NADPH and oxidized thioredoxin mediate redox interconversion of calf-liver and Escherichia coli thioredoxin reductase.

The activity of pure calf-liver and Escherichia coli thioredoxin reductases decreased drastically in the presence of NADPH or NADH, while NADP+, NAD+ and oxidized E. coli thioredoxin activated both enzymes significantly, particularly the bacterial one. The loss of activity under reducing conditions was time-dependent, thus suggesting an inactivation process: in the presence of 0.24 mM NADPH the half-lives for the E. coli and calf-liver enzymes were 13.5 and 2 min, respectively. Oxidized E. coli thioredoxin fully protected both enzymes from inactivation, and also promoted their complete reactivation after only 30 min incubation at 30 degrees C. Lower but significant protection and reactivation was also observed with NADP+ and NAD+. EDTA protected thioredoxin reductase from NADPH inactivation to a great degree, thus indicating the participation of metals in the process; EGTA did not protect the enzyme from redox inactivation. Thioredoxin reductase was extensively inactivated by NADPH under aerobic and anaerobic conditions, thus excluding the participation of O2 or oxygen active species in redox inactivation. The loss of thioredoxin reductase activity promoted by NADPH was much faster and complete in the presence of NAD+ glycohydrolase, thus suggesting that inactivation was related to full reduction of the redox-active disulfide. Those results indicate that thioredoxin reductase activity can be modulated in bacteria and mammals by the redox status of NADP(H) and thioredoxin pools, in a similar way to glutathione reductase. This would considerably expand the regulatory potential of the thioredoxin-thioredoxin reductase system with the enzyme being self-regulated by its own substrate, a regulatory protein.
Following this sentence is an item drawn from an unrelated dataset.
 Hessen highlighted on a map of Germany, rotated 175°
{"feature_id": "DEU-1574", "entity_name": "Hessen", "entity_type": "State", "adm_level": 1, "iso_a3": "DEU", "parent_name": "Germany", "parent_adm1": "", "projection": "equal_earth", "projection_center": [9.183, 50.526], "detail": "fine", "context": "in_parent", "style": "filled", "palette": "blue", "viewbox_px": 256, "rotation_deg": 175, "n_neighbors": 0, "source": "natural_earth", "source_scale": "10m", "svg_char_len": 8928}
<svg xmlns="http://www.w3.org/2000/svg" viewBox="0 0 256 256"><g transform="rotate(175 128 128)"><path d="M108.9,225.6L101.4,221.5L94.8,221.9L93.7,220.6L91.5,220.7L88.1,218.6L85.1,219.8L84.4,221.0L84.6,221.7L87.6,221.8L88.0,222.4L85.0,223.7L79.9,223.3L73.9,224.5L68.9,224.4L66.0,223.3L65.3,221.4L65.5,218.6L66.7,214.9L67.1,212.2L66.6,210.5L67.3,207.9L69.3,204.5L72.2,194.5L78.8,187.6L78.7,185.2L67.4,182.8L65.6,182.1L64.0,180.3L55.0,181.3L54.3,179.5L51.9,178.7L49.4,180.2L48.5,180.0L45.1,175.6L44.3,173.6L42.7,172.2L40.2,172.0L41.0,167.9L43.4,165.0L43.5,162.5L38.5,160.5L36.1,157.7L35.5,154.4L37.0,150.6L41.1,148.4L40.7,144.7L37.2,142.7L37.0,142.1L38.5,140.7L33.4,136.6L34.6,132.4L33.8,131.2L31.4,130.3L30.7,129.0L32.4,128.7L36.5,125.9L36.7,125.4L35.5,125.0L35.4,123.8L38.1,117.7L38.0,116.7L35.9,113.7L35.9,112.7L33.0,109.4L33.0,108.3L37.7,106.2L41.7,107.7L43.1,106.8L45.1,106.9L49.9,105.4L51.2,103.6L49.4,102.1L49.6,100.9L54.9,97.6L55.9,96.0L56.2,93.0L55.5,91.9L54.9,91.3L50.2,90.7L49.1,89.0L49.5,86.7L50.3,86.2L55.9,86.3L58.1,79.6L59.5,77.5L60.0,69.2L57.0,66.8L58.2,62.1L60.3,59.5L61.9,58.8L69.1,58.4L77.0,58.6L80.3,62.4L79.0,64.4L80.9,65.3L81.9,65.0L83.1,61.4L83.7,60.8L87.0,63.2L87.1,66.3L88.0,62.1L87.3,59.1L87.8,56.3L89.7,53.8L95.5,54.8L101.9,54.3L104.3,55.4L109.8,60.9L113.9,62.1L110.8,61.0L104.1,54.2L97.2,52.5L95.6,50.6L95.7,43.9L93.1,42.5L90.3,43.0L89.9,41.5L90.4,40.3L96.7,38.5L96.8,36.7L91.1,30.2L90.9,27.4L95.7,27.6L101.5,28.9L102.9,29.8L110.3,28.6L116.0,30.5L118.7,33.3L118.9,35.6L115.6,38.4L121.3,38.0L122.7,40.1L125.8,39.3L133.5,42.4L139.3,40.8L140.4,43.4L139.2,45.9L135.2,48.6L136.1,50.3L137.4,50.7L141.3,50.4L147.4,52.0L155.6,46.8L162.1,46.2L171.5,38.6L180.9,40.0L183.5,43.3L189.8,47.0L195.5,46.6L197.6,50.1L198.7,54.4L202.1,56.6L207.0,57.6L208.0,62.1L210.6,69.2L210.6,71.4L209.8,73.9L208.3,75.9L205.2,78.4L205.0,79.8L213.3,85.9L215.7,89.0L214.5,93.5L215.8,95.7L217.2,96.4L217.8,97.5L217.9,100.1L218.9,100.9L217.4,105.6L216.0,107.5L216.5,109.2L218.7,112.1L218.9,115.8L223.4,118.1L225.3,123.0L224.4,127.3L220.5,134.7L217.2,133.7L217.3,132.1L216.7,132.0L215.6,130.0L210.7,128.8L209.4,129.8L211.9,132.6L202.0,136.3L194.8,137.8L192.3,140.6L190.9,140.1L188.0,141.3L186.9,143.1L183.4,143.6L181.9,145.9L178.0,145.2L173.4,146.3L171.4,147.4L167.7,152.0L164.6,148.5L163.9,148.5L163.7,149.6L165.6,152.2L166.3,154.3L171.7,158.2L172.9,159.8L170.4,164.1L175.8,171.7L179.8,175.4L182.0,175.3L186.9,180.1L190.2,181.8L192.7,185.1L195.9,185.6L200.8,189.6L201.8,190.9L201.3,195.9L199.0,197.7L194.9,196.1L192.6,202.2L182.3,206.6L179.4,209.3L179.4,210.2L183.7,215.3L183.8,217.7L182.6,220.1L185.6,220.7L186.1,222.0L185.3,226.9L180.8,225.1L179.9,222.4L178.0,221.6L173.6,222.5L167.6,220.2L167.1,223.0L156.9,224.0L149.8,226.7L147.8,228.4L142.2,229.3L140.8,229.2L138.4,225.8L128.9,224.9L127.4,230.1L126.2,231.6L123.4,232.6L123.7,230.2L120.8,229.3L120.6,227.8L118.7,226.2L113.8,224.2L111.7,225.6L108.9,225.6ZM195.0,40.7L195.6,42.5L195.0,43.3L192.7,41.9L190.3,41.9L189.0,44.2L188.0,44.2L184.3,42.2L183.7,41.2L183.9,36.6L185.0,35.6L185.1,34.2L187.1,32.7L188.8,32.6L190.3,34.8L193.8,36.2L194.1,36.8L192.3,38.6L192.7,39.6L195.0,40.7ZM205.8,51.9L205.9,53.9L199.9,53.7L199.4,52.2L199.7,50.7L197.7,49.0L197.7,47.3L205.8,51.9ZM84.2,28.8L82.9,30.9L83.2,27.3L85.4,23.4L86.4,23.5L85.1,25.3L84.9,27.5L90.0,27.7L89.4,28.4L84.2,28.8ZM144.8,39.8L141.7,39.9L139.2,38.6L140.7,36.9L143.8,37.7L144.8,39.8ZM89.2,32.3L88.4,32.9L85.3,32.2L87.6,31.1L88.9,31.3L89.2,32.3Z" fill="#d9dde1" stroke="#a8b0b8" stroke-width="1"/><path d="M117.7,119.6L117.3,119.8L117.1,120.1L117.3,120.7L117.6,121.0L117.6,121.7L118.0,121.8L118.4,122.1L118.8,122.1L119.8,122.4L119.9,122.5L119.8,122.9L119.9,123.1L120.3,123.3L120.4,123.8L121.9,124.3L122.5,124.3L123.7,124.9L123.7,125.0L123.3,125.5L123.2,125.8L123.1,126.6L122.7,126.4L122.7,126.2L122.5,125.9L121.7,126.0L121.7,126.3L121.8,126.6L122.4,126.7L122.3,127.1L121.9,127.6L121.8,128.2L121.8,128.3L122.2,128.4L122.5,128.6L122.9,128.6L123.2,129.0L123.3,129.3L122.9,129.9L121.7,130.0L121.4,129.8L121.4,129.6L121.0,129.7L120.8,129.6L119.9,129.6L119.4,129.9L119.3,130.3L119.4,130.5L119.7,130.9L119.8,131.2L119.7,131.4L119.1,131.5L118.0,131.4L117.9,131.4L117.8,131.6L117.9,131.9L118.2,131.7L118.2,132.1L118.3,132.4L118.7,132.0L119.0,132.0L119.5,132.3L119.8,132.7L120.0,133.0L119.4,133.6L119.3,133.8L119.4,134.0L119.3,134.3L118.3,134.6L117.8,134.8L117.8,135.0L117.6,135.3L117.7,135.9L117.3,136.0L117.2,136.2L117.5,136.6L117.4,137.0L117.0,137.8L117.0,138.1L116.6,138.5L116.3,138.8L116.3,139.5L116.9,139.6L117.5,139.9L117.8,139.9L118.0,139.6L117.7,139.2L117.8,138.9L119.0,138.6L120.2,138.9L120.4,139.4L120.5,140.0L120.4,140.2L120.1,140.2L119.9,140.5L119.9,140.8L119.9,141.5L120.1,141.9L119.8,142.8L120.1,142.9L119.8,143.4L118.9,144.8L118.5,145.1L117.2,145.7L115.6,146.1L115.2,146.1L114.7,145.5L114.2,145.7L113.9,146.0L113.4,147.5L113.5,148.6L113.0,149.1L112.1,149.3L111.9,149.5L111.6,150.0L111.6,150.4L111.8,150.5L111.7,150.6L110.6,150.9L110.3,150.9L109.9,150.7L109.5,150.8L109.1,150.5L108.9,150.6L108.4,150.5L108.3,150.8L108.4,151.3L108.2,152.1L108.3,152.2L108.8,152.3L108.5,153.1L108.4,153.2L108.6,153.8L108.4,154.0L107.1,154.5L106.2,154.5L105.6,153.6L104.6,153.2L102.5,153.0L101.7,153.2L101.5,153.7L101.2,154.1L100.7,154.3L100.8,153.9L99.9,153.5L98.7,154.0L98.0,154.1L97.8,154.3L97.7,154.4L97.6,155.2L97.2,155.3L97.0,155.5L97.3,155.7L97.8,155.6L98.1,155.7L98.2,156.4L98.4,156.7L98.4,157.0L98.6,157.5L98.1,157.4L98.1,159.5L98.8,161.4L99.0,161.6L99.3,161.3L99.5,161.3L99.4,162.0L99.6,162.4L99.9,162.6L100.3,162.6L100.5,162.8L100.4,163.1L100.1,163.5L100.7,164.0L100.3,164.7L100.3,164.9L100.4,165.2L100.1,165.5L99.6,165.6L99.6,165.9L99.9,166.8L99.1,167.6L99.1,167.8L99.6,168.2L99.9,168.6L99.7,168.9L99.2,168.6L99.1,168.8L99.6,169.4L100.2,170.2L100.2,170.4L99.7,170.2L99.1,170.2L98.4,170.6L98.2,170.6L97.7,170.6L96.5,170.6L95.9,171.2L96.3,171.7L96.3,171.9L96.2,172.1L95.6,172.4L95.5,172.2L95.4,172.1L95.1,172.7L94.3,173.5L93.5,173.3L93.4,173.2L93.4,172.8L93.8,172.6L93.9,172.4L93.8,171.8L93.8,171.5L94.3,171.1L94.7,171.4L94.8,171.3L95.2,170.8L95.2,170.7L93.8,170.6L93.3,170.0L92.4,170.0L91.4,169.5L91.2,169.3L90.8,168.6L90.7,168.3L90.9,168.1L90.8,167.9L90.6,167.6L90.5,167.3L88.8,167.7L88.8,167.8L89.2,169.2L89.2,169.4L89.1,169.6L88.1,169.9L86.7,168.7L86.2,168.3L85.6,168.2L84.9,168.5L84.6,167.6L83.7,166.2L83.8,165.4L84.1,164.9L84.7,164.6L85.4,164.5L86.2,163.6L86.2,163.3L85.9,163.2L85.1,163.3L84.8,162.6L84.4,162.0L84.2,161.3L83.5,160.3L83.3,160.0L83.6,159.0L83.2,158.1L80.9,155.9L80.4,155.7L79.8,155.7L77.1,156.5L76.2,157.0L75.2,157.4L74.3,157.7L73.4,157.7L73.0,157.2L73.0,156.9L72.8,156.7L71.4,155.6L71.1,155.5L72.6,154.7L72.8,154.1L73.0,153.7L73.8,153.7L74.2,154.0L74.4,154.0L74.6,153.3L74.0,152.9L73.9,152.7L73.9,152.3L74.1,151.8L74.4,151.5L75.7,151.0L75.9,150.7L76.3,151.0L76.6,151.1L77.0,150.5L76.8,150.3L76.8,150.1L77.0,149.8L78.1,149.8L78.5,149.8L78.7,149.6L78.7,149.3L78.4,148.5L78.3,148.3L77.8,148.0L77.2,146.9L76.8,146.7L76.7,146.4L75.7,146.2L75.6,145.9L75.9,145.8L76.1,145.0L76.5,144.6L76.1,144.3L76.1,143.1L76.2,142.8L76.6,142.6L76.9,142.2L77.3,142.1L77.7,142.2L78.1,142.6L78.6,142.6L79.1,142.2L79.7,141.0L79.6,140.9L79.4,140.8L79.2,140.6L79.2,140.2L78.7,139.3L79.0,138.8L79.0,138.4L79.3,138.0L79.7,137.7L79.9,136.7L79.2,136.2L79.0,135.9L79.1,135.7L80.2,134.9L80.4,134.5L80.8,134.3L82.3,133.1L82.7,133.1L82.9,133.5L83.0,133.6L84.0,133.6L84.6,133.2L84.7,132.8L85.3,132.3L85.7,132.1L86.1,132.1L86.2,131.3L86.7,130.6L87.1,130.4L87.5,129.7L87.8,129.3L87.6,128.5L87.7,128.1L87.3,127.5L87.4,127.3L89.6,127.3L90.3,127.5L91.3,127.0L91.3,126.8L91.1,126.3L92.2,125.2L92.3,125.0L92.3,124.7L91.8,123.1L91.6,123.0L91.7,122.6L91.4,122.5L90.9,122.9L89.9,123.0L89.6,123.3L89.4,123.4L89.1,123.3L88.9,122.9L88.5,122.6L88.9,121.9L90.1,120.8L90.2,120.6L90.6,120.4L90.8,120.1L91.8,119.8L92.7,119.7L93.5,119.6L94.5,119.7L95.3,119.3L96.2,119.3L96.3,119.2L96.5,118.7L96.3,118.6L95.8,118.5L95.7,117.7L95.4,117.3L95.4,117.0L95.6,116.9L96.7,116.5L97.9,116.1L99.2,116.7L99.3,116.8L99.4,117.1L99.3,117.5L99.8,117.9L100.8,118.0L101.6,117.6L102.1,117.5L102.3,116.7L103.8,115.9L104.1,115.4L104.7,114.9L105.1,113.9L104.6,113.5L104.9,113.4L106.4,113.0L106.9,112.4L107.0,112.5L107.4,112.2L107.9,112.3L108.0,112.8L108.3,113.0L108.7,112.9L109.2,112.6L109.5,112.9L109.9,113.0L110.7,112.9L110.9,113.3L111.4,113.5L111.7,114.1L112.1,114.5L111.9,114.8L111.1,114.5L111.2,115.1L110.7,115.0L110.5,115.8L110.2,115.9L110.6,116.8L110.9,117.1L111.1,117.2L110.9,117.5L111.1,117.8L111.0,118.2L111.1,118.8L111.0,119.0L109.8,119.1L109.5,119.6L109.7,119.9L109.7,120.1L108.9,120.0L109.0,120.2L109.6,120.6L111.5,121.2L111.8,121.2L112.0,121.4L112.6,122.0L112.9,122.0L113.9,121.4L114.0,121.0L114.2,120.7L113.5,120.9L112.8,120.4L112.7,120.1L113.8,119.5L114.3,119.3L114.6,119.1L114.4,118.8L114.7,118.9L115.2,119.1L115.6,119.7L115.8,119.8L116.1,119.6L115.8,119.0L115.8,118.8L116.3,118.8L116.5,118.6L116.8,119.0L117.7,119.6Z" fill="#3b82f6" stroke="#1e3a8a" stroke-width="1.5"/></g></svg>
Metals are directly involved in the redox interconversion of Saccharomyces cerevisiae glutathione reductase.

Redox inactivation of glutathione reductase involves metal cations, since chelators protected against NADPH-inactivation, 3 microM EDTA or 10 microM DETAPAC yielding full protection. Ag+, Zn2+ and Cd2+ potentiated the redox inactivation promoted by NADPH alone, while Cr3+, Fe2+, Fe3+, Cu+, and Cu2+ protected the enzyme. The Zn2+ and Cd2+ effect was time-dependent, unlike conventional inhibition. Glutathione reductase interconversion did not require dioxygen, excluding participation of active oxygen species produced by NADPH and metal cations. One Zn2+ ion was required per enzyme subunit to yield full NADPH-inactivation, the enzyme being reactivated by EDTA. Redox inactivation of glutathione reductase could arise from the blocking of the dithiol formed at the active site of the reduced enzyme by metal cations, like Zn2+ or Cd2+. The glutathione reductase activity of yeast cell-free extracts was rapidly inactivated by low NADPH or moderate NADH concentrations; NADP+ also promoted rapid inactivation in fresh extracts, probably after reduction to NADPH. Full inactivation was obtained in cell-free extracts incubated with glucose-6-phosphate or 6-phosphogluconate; the inactivating efficiency of several oxidizable substrates was directly proportional to the specific activities of the corresponding dehydrogenases, confirming that redox inactivation derives from NADPH formed in vitro.